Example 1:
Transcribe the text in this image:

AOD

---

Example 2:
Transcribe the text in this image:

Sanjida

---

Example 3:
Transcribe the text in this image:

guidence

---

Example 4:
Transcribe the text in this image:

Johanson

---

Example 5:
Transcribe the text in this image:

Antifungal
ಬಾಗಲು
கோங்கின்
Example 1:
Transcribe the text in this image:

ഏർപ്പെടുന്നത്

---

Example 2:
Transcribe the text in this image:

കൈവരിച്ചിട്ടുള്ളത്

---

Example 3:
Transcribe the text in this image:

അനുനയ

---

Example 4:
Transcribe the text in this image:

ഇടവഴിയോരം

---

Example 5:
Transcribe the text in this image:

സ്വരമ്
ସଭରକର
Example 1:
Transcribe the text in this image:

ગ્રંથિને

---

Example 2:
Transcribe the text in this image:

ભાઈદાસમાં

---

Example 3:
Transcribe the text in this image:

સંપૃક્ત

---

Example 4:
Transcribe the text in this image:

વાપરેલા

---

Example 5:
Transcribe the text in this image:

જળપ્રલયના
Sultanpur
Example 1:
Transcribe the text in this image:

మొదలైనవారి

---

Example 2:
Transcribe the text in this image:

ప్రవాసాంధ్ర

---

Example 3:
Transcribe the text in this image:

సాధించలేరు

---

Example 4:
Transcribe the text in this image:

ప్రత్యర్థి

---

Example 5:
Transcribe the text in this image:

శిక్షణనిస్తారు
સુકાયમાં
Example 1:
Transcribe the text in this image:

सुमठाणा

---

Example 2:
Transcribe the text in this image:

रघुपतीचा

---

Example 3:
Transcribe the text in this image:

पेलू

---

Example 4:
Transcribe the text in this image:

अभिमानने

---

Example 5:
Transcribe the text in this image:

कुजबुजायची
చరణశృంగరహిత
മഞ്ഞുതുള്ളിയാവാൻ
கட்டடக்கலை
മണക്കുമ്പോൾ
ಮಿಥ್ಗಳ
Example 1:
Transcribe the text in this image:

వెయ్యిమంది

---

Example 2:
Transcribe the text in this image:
=======
TASK GOAL. Write out the material above exactly and in full.

OUTPUT BELOW.
Example 1:
Transcribe the text in this image:

AOD

---

Example 2:
Transcribe the text in this image:

Sanjida

---

Example 3:
Transcribe the text in this image:

guidence

---

Example 4:
Transcribe the text in this image:

Johanson

---

Example 5:
Transcribe the text in this image:

Antifungal
ಬಾಗಲು
கோங்கின்
Example 1:
Transcribe the text in this image:

ഏർപ്പെടുന്നത്

---

Example 2:
Transcribe the text in this image:

കൈവരിച്ചിട്ടുള്ളത്

---

Example 3:
Transcribe the text in this image:

അനുനയ

---

Example 4:
Transcribe the text in this image:

ഇടവഴിയോരം

---

Example 5:
Transcribe the text in this image:

സ്വരമ്
ସଭରକର
Example 1:
Transcribe the text in this image:

ગ્રંથિને

---

Example 2:
Transcribe the text in this image:

ભાઈદાસમાં

---

Example 3:
Transcribe the text in this image:

સંપૃક્ત

---

Example 4:
Transcribe the text in this image:

વાપરેલા

---

Example 5:
Transcribe the text in this image:

જળપ્રલયના
Sultanpur
Example 1:
Transcribe the text in this image:

మొదలైనవారి

---

Example 2:
Transcribe the text in this image:

ప్రవాసాంధ్ర

---

Example 3:
Transcribe the text in this image:

సాధించలేరు

---

Example 4:
Transcribe the text in this image:

ప్రత్యర్థి

---

Example 5:
Transcribe the text in this image:

శిక్షణనిస్తారు
સુકાયમાં
Example 1:
Transcribe the text in this image:

सुमठाणा

---

Example 2:
Transcribe the text in this image:

रघुपतीचा

---

Example 3:
Transcribe the text in this image:

पेलू

---

Example 4:
Transcribe the text in this image:

अभिमानने

---

Example 5:
Transcribe the text in this image:

कुजबुजायची
చరణశృంగరహిత
മഞ്ഞുതുള്ളിയാവാൻ
கட்டடக்கலை
മണക്കുമ്പോൾ
ಮಿಥ್ಗಳ
Example 1:
Transcribe the text in this image:

వెయ్యిమంది

---

Example 2:
Transcribe the text in this image:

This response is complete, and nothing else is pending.